Only those lines in the data below from the line containing "- We can see" through the line containing "- Specifically, we", both included, should be restated word for word.

Stored dataset items
*** Block opens ***
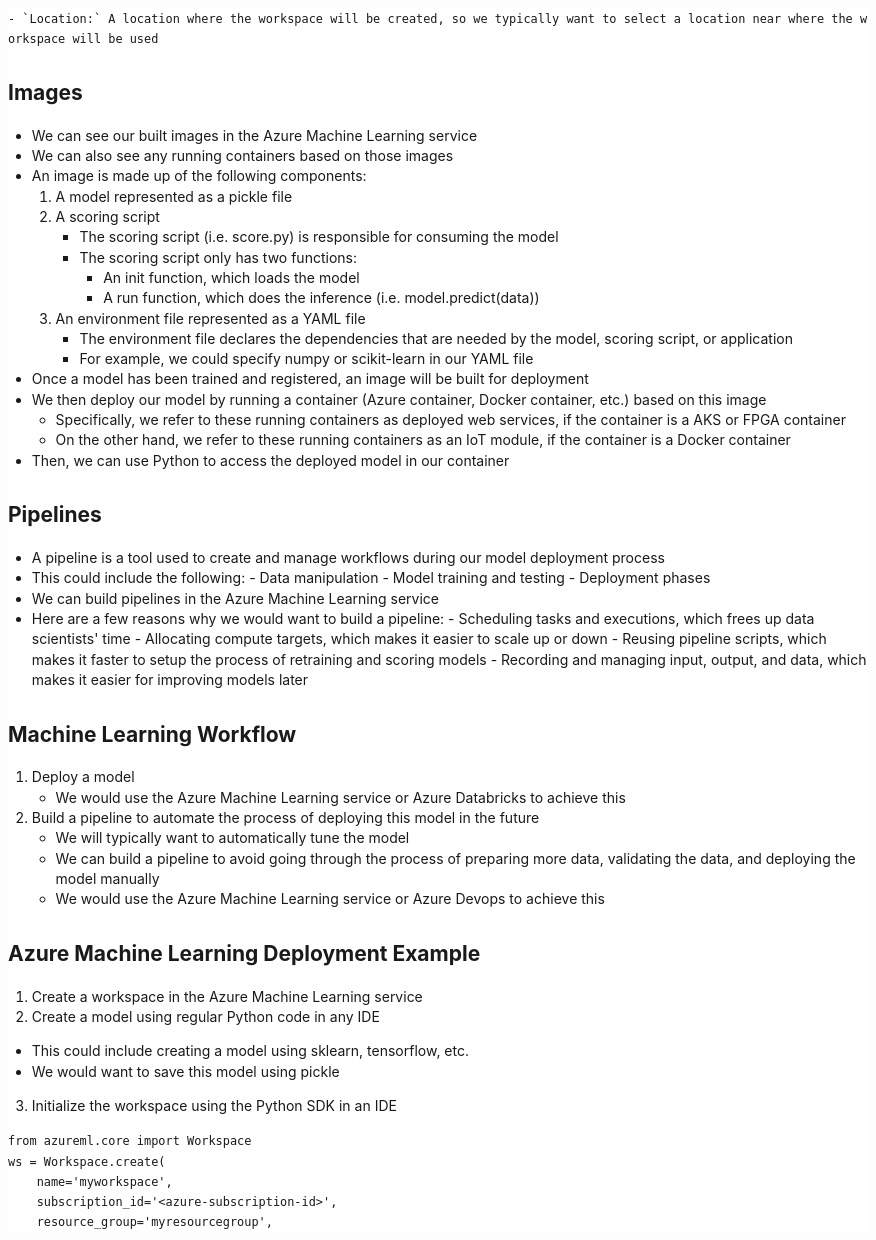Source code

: 	- `Location:` A location where the workspace will be created, so we typically want to select a location near where the workspace will be used

## Images
- We can see our built images in the Azure Machine Learning service
- We can also see any running containers based on those images
- An image is made up of the following components:
	1. A model represented as a pickle file
	2. A scoring script
		- The scoring script (i.e. score.py) is responsible for consuming the model
		- The scoring script only has two functions:
			- An init function, which loads the model
			- A run function, which does the inference (i.e. model.predict(data))
	3. An environment file represented as a YAML file
		- The environment file declares the dependencies that are needed by the model, scoring script, or application
		- For example, we could specify numpy or scikit-learn in our YAML file
- Once a model has been trained and registered, an image will be built for deployment
- We then deploy our model by running a container (Azure container, Docker container, etc.) based on this image
	- Specifically, we refer to these running containers as deployed web services, if the container is a AKS or FPGA container
	- On the other hand, we refer to these running containers as an IoT module, if the container is a Docker container
- Then, we can use Python to access the deployed model in our container

## Pipelines
- A pipeline is a tool used to create and manage workflows during our model deployment process
- This could include the following:
        - Data manipulation
        - Model training and testing
        - Deployment phases
- We can build pipelines in the Azure Machine Learning service
- Here are a few reasons why we would want to build a pipeline:
        - Scheduling tasks and executions, which frees up data scientists' time
        - Allocating compute targets, which makes it easier to scale up or down
        - Reusing pipeline scripts, which makes it faster to setup the process of retraining and scoring models
        - Recording and managing input, output, and data, which makes it easier for improving models later

## Machine Learning Workflow
1. Deploy a model 
	- We would use the Azure Machine Learning service or Azure Databricks to achieve this
2. Build a pipeline to automate the process of deploying this model in the future
	- We will typically want to automatically tune the model
	- We can build a pipeline to avoid going through the process of preparing more data, validating the data, and deploying the model manually
	- We would use the Azure Machine Learning service or Azure Devops to achieve this

## Azure Machine Learning Deployment Example
1. Create a workspace in the Azure Machine Learning service
2. Create a model using regular Python code in any IDE
- This could include creating a model using sklearn, tensorflow, etc.
- We would want to save this model using pickle
3. Initialize the workspace using the Python SDK in an IDE
```
from azureml.core import Workspace
ws = Workspace.create(
	name='myworkspace',
	subscription_id='<azure-subscription-id>',
	resource_group='myresourcegroup',
```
*** Block closes ***
§ Output for this task
- We can see our built images in the Azure Machine Learning service
- We can also see any running containers based on those images
- An image is made up of the following components:
	1. A model represented as a pickle file
	2. A scoring script
		- The scoring script (i.e. score.py) is responsible for consuming the model
		- The scoring script only has two functions:
			- An init function, which loads the model
			- A run function, which does the inference (i.e. model.predict(data))
	3. An environment file represented as a YAML file
		- The environment file declares the dependencies that are needed by the model, scoring script, or application
		- For example, we could specify numpy or scikit-learn in our YAML file
- Once a model has been trained and registered, an image will be built for deployment
- We then deploy our model by running a container (Azure container, Docker container, etc.) based on this image
	- Specifically, we refer to these running containers as deployed web services, if the container is a AKS or FPGA container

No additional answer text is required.